__Your instructions__:
Convert the lines from the start of the items up to and including the line containing "Website mit den" into a numbered list, omitting any blank lines.

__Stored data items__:
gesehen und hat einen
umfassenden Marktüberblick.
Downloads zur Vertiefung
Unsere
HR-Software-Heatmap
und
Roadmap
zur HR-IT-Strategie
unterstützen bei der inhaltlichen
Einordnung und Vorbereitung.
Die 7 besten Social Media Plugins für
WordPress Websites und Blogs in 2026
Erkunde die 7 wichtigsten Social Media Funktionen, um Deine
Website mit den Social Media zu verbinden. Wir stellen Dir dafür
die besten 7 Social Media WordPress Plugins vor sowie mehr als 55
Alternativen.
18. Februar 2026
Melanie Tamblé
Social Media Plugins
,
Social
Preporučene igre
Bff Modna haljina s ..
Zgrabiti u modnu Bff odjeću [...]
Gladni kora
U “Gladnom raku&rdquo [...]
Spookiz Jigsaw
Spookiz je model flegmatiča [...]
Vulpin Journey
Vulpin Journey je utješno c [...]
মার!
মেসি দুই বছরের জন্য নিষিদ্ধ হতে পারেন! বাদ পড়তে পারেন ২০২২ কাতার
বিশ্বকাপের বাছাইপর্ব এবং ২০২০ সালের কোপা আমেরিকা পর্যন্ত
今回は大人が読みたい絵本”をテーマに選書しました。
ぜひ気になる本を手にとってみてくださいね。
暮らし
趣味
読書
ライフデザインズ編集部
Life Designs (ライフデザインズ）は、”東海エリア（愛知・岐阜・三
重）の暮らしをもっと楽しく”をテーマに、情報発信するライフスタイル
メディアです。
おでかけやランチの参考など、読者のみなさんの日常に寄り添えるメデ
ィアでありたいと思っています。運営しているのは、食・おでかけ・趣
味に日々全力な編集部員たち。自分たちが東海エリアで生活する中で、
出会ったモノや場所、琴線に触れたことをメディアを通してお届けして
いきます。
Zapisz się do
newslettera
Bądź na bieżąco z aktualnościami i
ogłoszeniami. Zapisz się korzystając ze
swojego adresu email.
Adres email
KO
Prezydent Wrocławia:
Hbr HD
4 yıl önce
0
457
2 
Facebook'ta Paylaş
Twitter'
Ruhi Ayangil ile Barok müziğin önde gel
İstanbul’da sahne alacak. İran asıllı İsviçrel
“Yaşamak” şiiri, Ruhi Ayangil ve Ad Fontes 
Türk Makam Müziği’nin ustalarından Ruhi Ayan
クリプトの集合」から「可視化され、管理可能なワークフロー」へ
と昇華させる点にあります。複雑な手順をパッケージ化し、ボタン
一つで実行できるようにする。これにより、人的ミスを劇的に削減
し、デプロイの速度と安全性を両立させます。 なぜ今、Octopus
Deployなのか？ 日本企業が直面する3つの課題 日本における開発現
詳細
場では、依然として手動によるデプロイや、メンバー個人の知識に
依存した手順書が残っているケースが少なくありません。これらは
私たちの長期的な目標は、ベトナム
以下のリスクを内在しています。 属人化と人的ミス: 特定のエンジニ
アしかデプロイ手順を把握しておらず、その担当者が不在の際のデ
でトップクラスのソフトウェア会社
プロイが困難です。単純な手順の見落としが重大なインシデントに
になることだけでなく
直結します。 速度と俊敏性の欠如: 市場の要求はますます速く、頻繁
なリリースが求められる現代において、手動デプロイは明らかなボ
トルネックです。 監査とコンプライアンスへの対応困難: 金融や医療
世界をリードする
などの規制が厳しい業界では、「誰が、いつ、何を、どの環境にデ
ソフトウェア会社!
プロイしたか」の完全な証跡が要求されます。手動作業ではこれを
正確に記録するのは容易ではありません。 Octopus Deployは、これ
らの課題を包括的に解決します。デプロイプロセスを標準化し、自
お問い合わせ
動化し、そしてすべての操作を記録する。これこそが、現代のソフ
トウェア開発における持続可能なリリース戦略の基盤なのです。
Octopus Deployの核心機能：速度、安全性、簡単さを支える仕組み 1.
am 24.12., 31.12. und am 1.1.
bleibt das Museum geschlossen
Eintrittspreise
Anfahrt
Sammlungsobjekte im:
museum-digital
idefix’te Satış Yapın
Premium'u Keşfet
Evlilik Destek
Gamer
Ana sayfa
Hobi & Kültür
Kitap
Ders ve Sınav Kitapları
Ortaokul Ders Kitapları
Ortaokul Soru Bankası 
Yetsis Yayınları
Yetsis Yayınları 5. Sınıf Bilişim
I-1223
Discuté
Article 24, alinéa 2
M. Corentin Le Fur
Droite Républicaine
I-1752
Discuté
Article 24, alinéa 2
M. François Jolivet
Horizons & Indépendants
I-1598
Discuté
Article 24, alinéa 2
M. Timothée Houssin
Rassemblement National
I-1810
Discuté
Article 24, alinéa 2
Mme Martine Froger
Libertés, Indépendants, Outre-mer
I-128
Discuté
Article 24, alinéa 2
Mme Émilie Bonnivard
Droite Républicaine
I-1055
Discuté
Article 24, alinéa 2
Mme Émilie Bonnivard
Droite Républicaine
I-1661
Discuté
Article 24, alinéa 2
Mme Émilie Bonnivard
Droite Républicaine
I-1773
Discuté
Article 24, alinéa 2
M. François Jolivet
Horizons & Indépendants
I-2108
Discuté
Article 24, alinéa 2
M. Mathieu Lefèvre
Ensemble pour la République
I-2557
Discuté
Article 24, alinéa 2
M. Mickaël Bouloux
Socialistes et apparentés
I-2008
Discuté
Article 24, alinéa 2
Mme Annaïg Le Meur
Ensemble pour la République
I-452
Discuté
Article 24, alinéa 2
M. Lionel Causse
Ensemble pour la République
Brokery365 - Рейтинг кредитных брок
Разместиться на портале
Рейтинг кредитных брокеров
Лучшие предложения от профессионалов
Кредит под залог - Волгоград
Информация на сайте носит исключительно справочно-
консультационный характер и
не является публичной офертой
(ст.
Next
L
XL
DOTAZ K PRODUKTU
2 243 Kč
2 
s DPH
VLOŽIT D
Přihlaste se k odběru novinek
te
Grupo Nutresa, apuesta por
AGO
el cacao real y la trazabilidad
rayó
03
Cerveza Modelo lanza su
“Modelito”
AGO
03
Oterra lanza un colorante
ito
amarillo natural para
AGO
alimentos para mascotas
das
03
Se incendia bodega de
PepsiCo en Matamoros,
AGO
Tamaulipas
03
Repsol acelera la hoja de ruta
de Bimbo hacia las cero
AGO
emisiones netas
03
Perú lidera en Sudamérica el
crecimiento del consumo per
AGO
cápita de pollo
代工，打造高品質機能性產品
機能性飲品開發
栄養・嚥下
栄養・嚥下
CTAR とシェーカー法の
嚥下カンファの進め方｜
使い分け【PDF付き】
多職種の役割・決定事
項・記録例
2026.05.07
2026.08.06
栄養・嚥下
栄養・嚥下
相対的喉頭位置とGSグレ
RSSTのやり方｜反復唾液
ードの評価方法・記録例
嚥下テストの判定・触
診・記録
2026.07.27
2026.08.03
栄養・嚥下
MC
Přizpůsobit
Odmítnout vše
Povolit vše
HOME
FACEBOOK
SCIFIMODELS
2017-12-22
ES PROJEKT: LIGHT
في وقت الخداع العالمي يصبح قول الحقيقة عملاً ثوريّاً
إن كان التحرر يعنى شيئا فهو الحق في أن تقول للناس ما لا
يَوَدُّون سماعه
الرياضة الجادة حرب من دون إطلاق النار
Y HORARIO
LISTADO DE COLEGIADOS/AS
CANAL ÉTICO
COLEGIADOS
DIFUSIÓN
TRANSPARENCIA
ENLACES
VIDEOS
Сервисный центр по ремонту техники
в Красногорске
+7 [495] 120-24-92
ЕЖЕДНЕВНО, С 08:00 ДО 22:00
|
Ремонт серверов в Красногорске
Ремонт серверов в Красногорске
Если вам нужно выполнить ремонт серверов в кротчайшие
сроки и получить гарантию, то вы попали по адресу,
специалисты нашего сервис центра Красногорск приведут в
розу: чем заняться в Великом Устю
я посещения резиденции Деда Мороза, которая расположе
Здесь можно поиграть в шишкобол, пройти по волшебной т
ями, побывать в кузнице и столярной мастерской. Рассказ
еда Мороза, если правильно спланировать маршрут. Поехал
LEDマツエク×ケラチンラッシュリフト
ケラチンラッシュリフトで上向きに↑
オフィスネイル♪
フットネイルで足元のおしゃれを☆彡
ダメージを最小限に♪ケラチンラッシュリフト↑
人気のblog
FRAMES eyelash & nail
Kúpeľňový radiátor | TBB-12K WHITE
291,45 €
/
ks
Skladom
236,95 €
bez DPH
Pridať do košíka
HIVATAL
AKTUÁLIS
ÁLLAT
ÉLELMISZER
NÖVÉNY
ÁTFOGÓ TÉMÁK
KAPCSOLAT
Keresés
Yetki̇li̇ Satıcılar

__Exercise answer__:
1. gesehen und hat einen
2. umfassenden Marktüberblick.
3. Downloads zur Vertiefung
4. Unsere
5. HR-Software-Heatmap
6. und
7. Roadmap
8. zur HR-IT-Strategie
9. unterstützen bei der inhaltlichen
10. Einordnung und Vorbereitung.
11. Die 7 besten Social Media Plugins für
12. WordPress Websites und Blogs in 2026
13. Erkunde die 7 wichtigsten Social Media Funktionen, um Deine
14. Website mit den Social Media zu verbinden. Wir stellen Dir dafür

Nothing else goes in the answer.